Immensities open between the summer maple
and fence.I could live ten thousand lives
and not enter them all. So I give everything
to take notice, abandon every plan that doesn't chase
the retreating realities down into their stones,
retrieve some nugget from their random shallows,
from afternoon light that dresses them in a rich promise
of storm clouds and convulsive rain.
Gray pulses crackle like a burning in the collage
that is Jersey City: dogwoods and parking lots,
mulberries and factory pipes threaded like circuitry,
high platforms where the downpour's reconnaissance
pulls back, heaves its weathers into the sky,
its lofty history legible now in the muddy gutters
and flooded basements. Although it's only in
the aqueous pearls strung through the fence, massing
in the chain links, where I notice an identity
scattered but equal in every sack
and sufficient to cup the meager light.
Over rivers and lakes, far from our familiar porches,
the weight of the day massed and crept toward us.

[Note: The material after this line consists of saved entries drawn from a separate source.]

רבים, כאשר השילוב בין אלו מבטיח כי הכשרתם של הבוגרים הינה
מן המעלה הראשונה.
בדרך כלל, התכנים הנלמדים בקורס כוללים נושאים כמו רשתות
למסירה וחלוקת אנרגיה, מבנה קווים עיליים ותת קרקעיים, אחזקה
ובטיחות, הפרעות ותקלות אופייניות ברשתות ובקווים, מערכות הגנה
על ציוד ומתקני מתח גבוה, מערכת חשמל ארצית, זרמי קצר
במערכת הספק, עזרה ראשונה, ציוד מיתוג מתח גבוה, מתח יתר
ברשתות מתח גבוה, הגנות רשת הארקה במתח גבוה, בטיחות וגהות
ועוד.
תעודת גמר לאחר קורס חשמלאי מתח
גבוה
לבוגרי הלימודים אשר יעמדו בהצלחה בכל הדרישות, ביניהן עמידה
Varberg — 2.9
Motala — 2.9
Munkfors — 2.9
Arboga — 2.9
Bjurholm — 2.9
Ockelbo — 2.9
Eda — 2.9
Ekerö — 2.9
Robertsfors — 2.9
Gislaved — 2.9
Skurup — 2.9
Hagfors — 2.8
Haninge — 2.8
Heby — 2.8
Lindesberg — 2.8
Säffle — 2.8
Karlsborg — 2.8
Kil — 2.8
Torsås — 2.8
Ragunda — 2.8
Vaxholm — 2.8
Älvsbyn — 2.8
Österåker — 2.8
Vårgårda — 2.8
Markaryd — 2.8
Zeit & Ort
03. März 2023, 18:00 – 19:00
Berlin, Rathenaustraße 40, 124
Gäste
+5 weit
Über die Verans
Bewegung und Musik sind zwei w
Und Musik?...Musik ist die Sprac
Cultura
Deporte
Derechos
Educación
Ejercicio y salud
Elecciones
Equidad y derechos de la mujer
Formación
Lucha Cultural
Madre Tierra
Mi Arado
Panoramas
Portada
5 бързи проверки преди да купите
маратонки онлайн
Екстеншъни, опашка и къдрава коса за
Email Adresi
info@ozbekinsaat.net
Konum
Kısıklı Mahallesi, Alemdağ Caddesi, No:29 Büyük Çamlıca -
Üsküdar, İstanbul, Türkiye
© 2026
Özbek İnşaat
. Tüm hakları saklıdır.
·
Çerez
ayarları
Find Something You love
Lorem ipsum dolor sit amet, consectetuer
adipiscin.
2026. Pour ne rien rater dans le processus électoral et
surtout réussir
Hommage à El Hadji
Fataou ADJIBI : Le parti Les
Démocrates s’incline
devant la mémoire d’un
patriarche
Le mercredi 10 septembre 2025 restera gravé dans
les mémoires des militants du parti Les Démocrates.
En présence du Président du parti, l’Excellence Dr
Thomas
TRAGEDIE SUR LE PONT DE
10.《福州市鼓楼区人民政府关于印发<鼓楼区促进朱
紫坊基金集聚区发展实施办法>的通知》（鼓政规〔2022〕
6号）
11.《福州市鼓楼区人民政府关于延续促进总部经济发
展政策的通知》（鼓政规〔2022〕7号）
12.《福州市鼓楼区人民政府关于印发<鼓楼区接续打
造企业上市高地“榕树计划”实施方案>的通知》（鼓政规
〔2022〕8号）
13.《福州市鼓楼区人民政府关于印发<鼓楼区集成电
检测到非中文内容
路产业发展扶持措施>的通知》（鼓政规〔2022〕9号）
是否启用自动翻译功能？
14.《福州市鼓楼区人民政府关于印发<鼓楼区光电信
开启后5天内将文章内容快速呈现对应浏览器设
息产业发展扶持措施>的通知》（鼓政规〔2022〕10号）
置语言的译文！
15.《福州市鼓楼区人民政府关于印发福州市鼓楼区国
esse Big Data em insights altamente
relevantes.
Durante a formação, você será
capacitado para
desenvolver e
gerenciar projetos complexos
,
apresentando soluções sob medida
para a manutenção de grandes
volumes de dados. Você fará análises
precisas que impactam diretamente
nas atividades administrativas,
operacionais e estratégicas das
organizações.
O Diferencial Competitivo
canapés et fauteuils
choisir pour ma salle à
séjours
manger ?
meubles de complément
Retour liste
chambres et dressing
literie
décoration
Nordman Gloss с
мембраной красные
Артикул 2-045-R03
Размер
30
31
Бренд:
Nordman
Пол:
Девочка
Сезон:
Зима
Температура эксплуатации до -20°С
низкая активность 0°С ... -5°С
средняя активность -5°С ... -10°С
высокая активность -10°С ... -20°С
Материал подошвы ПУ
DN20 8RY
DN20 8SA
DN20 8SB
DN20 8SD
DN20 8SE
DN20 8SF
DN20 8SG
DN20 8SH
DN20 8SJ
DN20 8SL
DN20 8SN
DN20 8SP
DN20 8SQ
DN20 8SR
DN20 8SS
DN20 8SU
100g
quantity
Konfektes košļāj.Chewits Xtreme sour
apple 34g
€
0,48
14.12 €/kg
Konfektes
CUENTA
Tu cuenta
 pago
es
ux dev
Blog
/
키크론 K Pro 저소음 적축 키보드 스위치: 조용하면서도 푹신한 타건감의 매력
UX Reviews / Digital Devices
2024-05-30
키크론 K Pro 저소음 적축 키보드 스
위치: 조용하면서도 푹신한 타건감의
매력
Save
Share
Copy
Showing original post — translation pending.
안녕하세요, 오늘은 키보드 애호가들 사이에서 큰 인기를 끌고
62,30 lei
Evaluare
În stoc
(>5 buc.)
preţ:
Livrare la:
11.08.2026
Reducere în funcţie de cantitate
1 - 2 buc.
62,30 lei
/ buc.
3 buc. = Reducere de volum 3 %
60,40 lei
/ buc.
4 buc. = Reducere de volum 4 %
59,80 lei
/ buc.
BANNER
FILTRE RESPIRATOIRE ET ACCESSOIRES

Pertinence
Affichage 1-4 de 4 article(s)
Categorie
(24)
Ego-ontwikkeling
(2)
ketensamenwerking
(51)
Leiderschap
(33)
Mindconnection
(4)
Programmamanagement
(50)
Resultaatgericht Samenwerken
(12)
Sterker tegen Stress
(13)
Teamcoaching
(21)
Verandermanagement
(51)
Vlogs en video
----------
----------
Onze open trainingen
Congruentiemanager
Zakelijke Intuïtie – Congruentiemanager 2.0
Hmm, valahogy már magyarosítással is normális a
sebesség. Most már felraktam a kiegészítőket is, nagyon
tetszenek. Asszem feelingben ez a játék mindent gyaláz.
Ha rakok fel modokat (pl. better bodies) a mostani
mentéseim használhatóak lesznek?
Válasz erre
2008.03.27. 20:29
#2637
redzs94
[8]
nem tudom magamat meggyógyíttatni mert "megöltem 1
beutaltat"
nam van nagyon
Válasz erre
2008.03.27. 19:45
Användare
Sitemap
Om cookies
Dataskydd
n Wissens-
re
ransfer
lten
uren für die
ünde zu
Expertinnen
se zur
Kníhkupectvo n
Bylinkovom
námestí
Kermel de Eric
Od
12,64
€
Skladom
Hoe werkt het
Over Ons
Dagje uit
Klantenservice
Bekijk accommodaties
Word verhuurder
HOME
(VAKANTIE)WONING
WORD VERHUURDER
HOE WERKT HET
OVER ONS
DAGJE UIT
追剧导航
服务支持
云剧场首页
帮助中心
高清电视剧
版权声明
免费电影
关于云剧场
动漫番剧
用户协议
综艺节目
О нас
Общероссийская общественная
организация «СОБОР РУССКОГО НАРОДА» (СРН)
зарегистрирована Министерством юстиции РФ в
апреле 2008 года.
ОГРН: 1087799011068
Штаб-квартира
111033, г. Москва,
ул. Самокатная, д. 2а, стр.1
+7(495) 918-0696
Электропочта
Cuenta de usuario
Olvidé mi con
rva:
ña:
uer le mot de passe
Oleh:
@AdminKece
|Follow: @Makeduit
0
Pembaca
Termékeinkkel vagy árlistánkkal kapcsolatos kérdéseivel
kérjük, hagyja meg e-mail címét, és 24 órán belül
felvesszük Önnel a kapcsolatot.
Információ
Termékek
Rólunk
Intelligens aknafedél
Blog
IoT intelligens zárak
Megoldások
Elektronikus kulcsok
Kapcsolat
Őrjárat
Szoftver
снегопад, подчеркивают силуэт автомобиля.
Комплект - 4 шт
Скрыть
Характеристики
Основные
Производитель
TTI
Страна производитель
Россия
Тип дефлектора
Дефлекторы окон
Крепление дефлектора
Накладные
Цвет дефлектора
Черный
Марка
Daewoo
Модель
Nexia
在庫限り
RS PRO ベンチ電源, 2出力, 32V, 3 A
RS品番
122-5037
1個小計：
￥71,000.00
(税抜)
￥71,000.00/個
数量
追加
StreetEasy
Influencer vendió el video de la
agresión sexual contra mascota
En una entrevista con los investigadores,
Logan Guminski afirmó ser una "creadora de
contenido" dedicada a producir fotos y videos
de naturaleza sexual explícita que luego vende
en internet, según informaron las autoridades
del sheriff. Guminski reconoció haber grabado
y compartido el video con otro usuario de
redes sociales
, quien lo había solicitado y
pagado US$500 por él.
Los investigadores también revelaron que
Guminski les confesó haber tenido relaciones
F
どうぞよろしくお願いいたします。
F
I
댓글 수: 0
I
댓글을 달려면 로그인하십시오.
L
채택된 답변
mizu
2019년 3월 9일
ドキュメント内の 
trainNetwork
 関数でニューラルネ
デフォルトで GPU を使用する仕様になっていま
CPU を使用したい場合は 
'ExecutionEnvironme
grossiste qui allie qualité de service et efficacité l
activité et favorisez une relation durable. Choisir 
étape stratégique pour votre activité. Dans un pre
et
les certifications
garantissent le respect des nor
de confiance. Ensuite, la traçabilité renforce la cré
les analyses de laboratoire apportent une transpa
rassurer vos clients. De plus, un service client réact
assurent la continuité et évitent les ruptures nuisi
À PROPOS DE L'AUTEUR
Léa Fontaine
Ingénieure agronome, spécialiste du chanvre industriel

It was a part of nature's lesson plan, the measure
of a chemical reaction between time and meaning,
since the beakers all bubbled and something waited
to happen, though no one waited for it to happen,
like bushes in a city park shaking with the first song
of a newborn bird, unwinding only for the slow-moving
and subterranean, submerged in soliloquies of earth tones
and the darkness of the day's last hours, those
that slate windows to the receptive black of chalkboards
absorbing the stenciled homework assignment
into the weather of a student's first nostalgias,
the gray drifts and rain that turn like thick pages in his sleep,
forces that pound into him, all night, a seismic knowledge.